━━━━━ Selected excerpt ━━━━━

Myth #3: Sales Professionals are Anonymous and Robotic Transactors

Luxury sales teams at most brands already have enormous turnover and this is not likely to decrease in organizations that fail to empower associates. Brands must embrace the 'freedom with boundaries' approach or watch their associates walk out the door.

While luxury executives say they are sold on the ideas of customer experience and engagement, they are far less enthusiastic about employee experience and engagement. Most brands will tout the new principles but will resort to giving orders instead of trusting front-line professionals, especially in tough times.

The paradox is that in order to unleash the power of customer relationship building, driven by a customer culture, brands cannot simply task front-line employees with delivering results, excluding them from the "customer" definition. Employees are really internal customers and they should be measured just as carefully. In addition to empowering employees, brands must use innovative education and daily customer and sales associate metrics to improve skills and reinforce the culture daily.

Luxury sales professionals in the future will be treated as artisanal entrepreneurs who are given their own email addresses and digital devices for professional use. They will be given the freedom to innovate in small and large ways daily in order to personalize and customize for the customer.

It may be true that many sales associates in a variety of industries will be replaced by technology solutions. However, in luxury, these jobs will be upgraded to deliver the extraordinary customer experiences and build the long-term relationships that brands once took for granted when they first opened their doors. Innovation will flow from the bottom-up as much as from the top-down.

━━━━━ Data shown ━━━━━

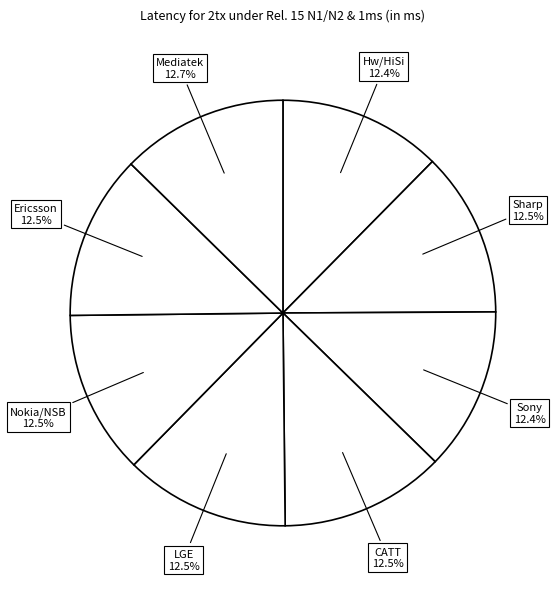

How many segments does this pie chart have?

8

━━━━━
━━━━━ Data shown ━━━━━

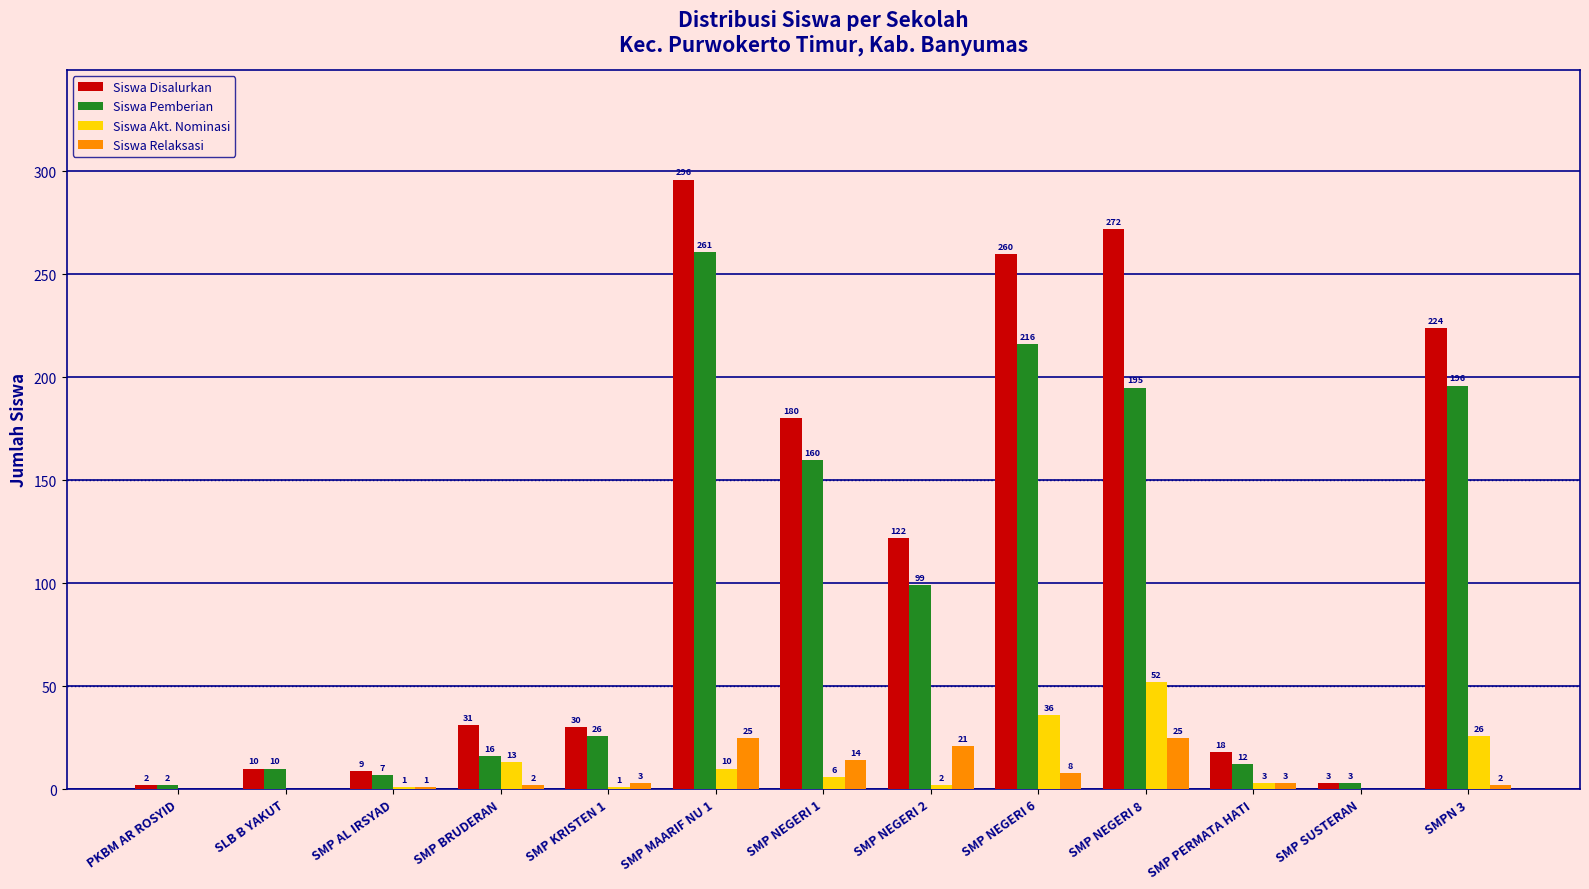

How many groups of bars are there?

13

━━━━━

■ **What you will do**:
A: In the luxury sales text, what approach must brands embrace to keep their associates from walking out the door?
B: Write the next part of the text on luxury sales professionals, picking up after its last sentence.
The entries have nothing to do with the luxury sales text.

■ **Answers**:
A: The "freedom with boundaries" approach.

B:
Conclusion:

Luxury Institute has worked with more than a dozen luxury brands or conglomerates on Customer Culture projects in the past few years. The improvements are real and deliver powerful results in customer data collection, conversion and retention. Brands have seen retention of employees increase too. Bridging the gap between management, the front line, and the customer may be hard for some executives to swallow or imagine, but that is the future of luxury.

The luxury industry is very much a darling of Wall Street today, and with good reason. As the global population of affluent consumers grows, luxury is in for a good ride indeed. Yet, these myths are preventing many luxury brands from achieving significantly better sales and profit growth and could potentially drive many established companies out of business.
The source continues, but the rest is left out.